ChemDiv’s diversity libraries cover the chemical space of millions of chemical compounds. Diversity in collections is provided by numerous parameters (Figure 2): 3D shape of the molecule, pharmacophore diversity, difference in molecular scaffolds, physico-chemical properties, etc.

Figure 2. ChemDiv’s 3D-Diversity Natural-Product-Like Library compound selection pipeline

Focused libraries

Focused, or targeted, chemical compound collections are required if a certain biological process under study has a protein proven as potential molecular target (or a group of proven molecular targets with similar properties). Target protein is chosen on the basis of the well-studied molecular mechanisms. Such a target does usually have a known native structure, which allows researchers to use computational methods for selection of possible ligands to be linked to the binding site of the protein.

In the absence of information about structural properties of the target there are alternative methods of focused libraries selection. First of them relies on the predictions of the protein’s binding site structural properties made from amino acid sequence.
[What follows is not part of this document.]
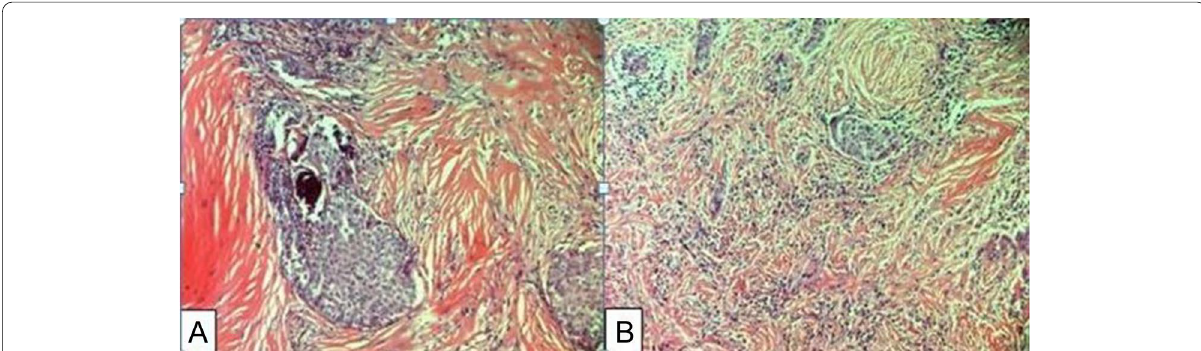
50). B Marked dense inflammatory infiltrate surrounding tumor ×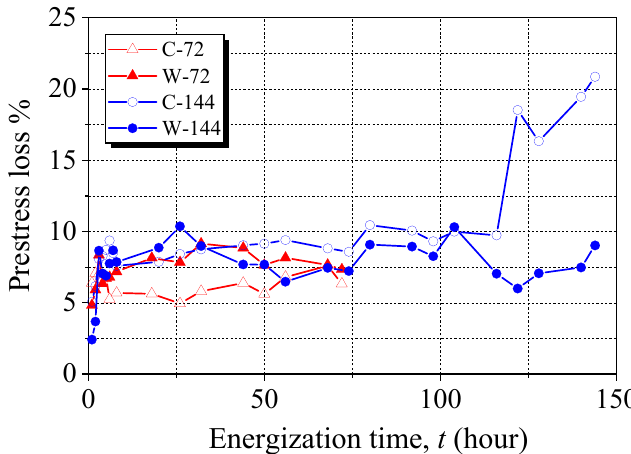
Figure 6. Prestress loss of anchored CFRP laminates during accelerated corrosion.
Second alternative approach uses known ligands of the protein to construct and choose molecules with similar molecular scaffolds [4].

ChemDiv offers over 100 predesigned focused libraries for specific targets and families of targets. Those include ion channels, GPCR, proteases, coronavirus and numerous other interesting targets for research. The focused libraries are formed on the basis of the modern pharmaceutical industry needs via analysis of the newest biological and chemical articles, target determination, search for molecular scaffolds of potential ligands both in silico and in vitro. In addition to that, ChemDiv provides custom focused library selection on request.
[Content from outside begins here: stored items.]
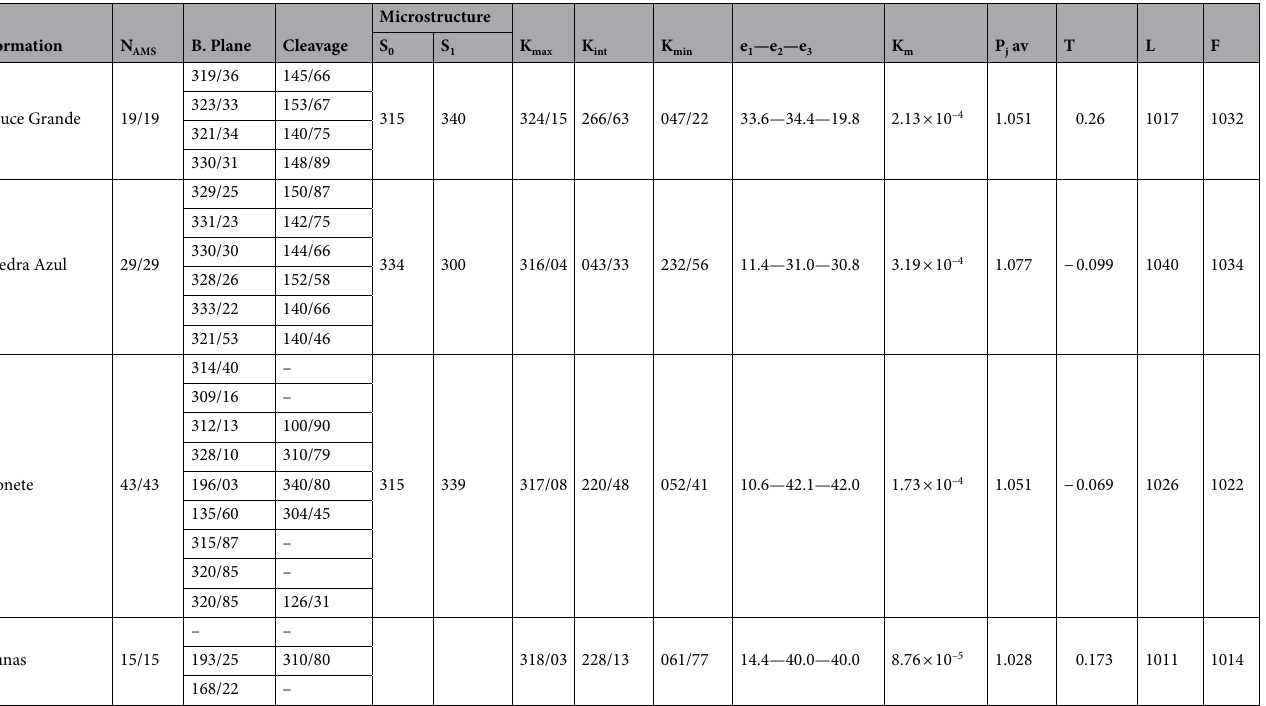
Table 1. Outcrop data for each formation of the Arroyo Atravesado locality of 103 specimens and its anisotropy of magnetic susceptibility parameters. N AMS : number of data (all data were accepted in the analysis). B. Plane: bedding strike (0°–360°) and dip (90° clockwise, from given strike, 0–90°). Cleavage: direction (0°–360°) and dip (90° clockwise, from given strike, 0°-90°). S 0 and S 1 foliations measured in thin Sects. (0°-360°). K max - K int- K min average orientation of the AMS axes and its confidence ellipses e 1 , e 2 and e 3 61 , K m = (K max + K int + K min )/3: average susceptibility volume in SI units; P j av: average anisotropy degree (P = K max / K min : anisotropy degree according to Nagata 62 ; T: average shape parameter of Jelinek 61 ; L = K max /K int : Average lineation; F = K int /K min : Average foliation (Flinn 63 ). See also figure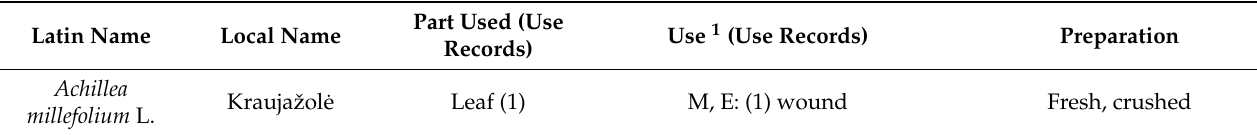
Table 2. Medicinal (M) and veterinary (V) uses of wild and cultivated plants in the south-western part of Lithuania. The data were collected from interviews with 30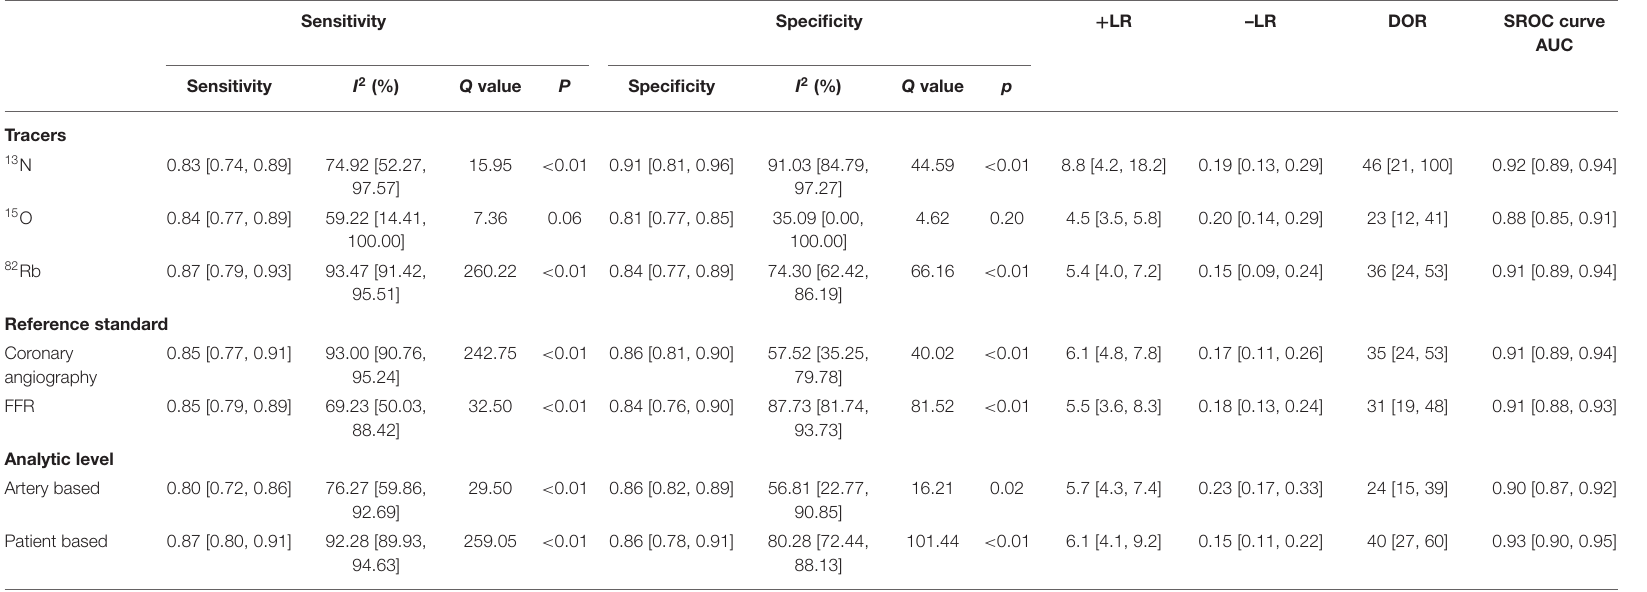
TABLE 4 | Subgroup analysis of PET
ChemDiv has a large chemical database of compounds and predesigned libraries of chemical compounds meeting a diverse variety of customer requests. ChemDiv’s research team follows current trends in today’s drug discovery, which allows to update the chemical database of libraries regularly based on the needs of modern science. Besides pre-preparation of libraries, the company gives a unique opportunity to customize your own library based on the inquiry as well as purchase an existing predesigned collection.


  1. Evans BE, Rittle KE, Bock MG, et al. “Methods for drug discovery: development of potent, selective, orally effective cholecystokinin antagonists”. J Med Chem. 1988;31(12):2235-2246.

  2. Wassermann AM, Camargo LM, Auld DS. “Composition and applications of focus libraries to phenotypic assays”. Front Pharmacol. 2014;5:164. Published 2014 Jul 24.

  3. Saldívar-González FI, Huerta-García CS, Medina-Franco JL. “Chemoinformatics-based enumeration of chemical libraries: a tutorial”. J Cheminform. 2020;12(1):64. Published 2020 Oct 27.

  4. Harris CJ, Hill RD, Sheppard DW, Slater MJ, Stouten PF. “The design and application of target-focused compound libraries”. Comb Chem High Throughput Screen. 2011;14(6):521-531.